The U.S. Embassy strongly cautions against sending money to persons whom you have not met personally prior to their purported travel to Afghanistan.
If you believe you are the victim of an Internet scam:
- DO NOT SEND MONEY. Unfortunately, any money that you may have already sent is probably not recoverable.
- END ALL COMMUNICATION WITH THE SCAMMER IMMEDIATELY. Do not attempt to resolve the situation with the scammer. If you feel threatened, contact your local police at once. Do not attempt to personally recover the funds lost.
- REPORT THE SCAM IMMEDIATELY. File a complaint with the Internet Crime Complaint Center — a partnership among the Federal Bureau of Investigation (FBI), the National White Collar Crime Center (NW3C), and the Bureau of Justice Assistance (BIA) — at ic3.gov. Also file a complaint with the Federal Trade Commission. For more information on international financial scams, please visit http://travel.state.gov/content/passports/english/emergencies/scams.html.

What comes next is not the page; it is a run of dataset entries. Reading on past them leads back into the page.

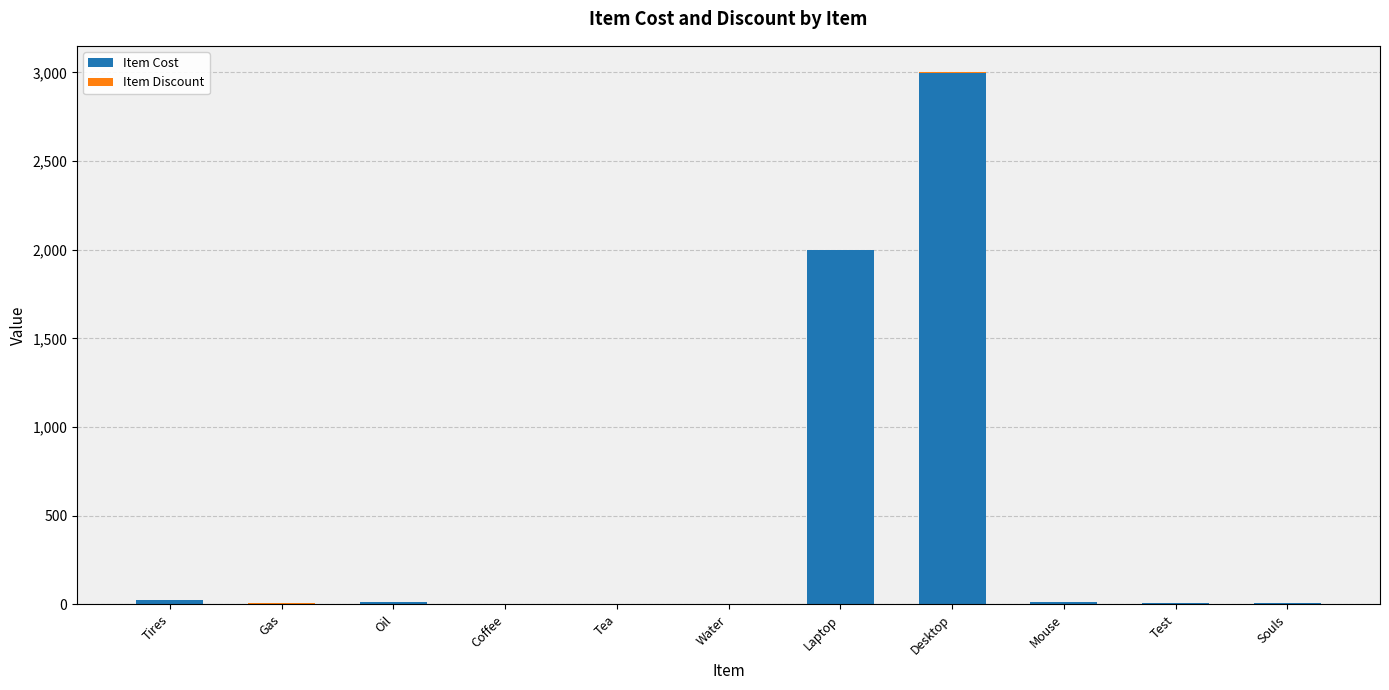

How many categories are shown in the chart?

11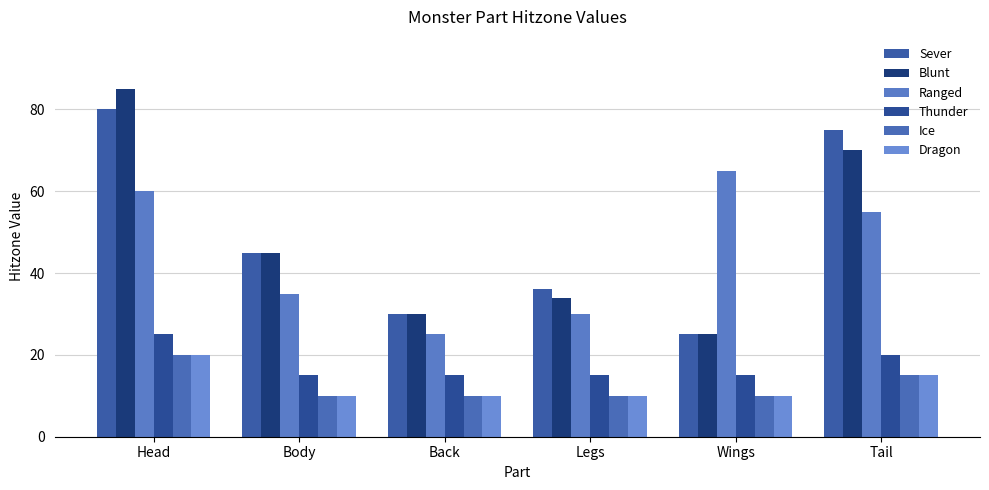

At which label does Ice reach its minimum?

Body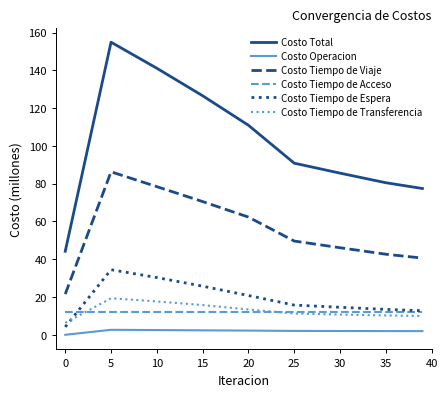

Which series has the largest range (max minus min)?

Costo Total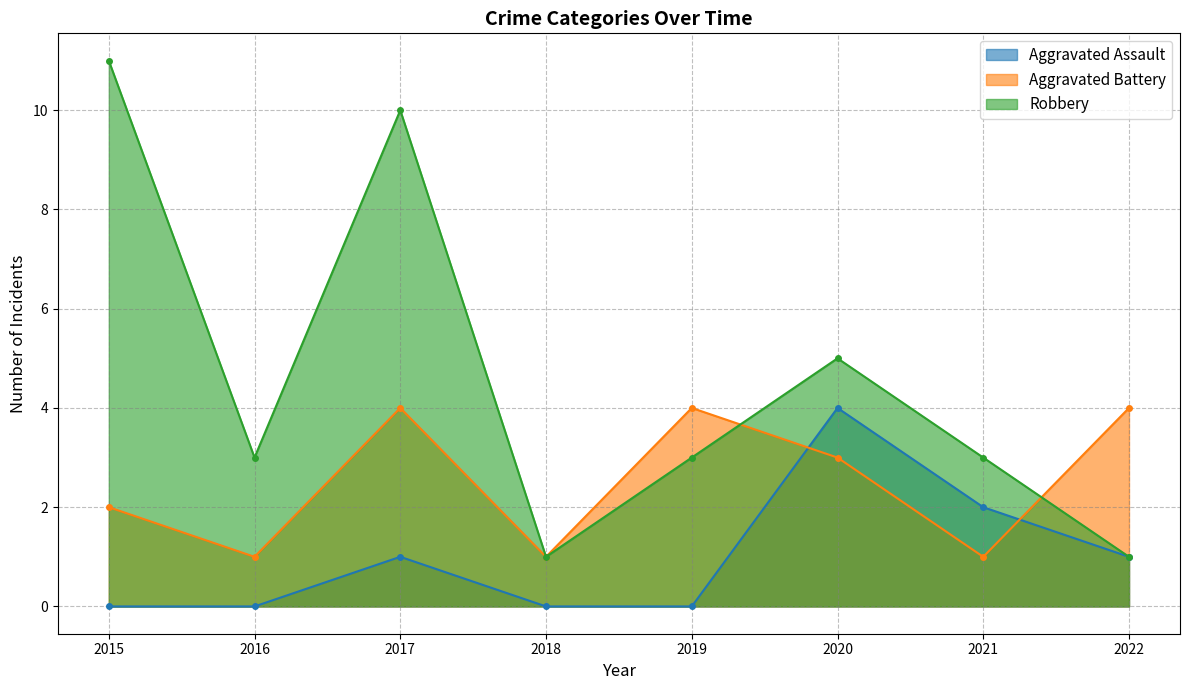

List the labels in order of Aggravated Battery value, smallest first.

2016, 2018, 2021, 2015, 2020, 2017, 2019, 2022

- REPORT THE WEBSITE. If the scam originated through a particular website or social media platform, notify the administrators of that website or platform.
For actual emergencies involving a U.S. citizen who has been injured, hospitalized, detained or arrested, please contact the U.S. Embassy American Citizen Services section for assistance.
Due to U.S. Privacy Laws, we cannot verify the identity of U.S. citizens.